[[ LISTED RECORDS, beginning ]]

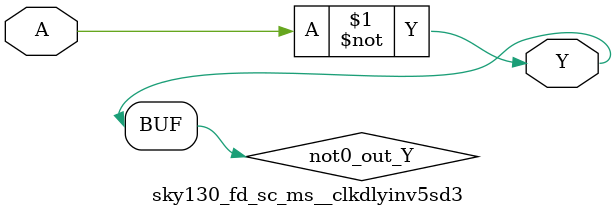
<source format=v>
/*
 * Copyright 2020 The SkyWater PDK Authors
 *
 * Licensed under the Apache License, Version 2.0 (the "License");
 * you may not use this file except in compliance with the License.
 * You may obtain a copy of the License at
 *
 *     https://www.apache.org/licenses/LICENSE-2.0
 *
 * Unless required by applicable law or agreed to in writing, software
 * distributed under the License is distributed on an "AS IS" BASIS,
 * WITHOUT WARRANTIES OR CONDITIONS OF ANY KIND, either express or implied.
 * See the License for the specific language governing permissions and
 * limitations under the License.
 *
 * SPDX-License-Identifier: Apache-2.0
*/


`ifndef SKY130_FD_SC_MS__CLKDLYINV5SD3_FUNCTIONAL_V
`define SKY130_FD_SC_MS__CLKDLYINV5SD3_FUNCTIONAL_V

/**
 * clkdlyinv5sd3: Clock Delay Inverter 5-stage 0.50um length inner
 *                stage gate.
 *
 * Verilog simulation functional model.
 */

`timescale 1ns / 1ps
`default_nettype none

`celldefine
module sky130_fd_sc_ms__clkdlyinv5sd3 (
    Y,
    A
);

    // Module ports
    output Y;
    input  A;

    // Local signals
    wire not0_out_Y;

    //  Name  Output      Other arguments
    not not0 (not0_out_Y, A              );
    buf buf0 (Y         , not0_out_Y     );

endmodule
`endcelldefine

`default_nettype wire
`endif  // SKY130_FD_SC_MS__CLKDLYINV5SD3_FUNCTIONAL_V

</source>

[[ LISTED RECORDS, end ]]

#### WHAT THIS TASK INVOLVES
Lines that include the word "stage" are to be extracted from the data above.

#### EXERCISE OUTPUT
 * clkdlyinv5sd3: Clock Delay Inverter 5-stage 0.50um length inner
 *                stage gate.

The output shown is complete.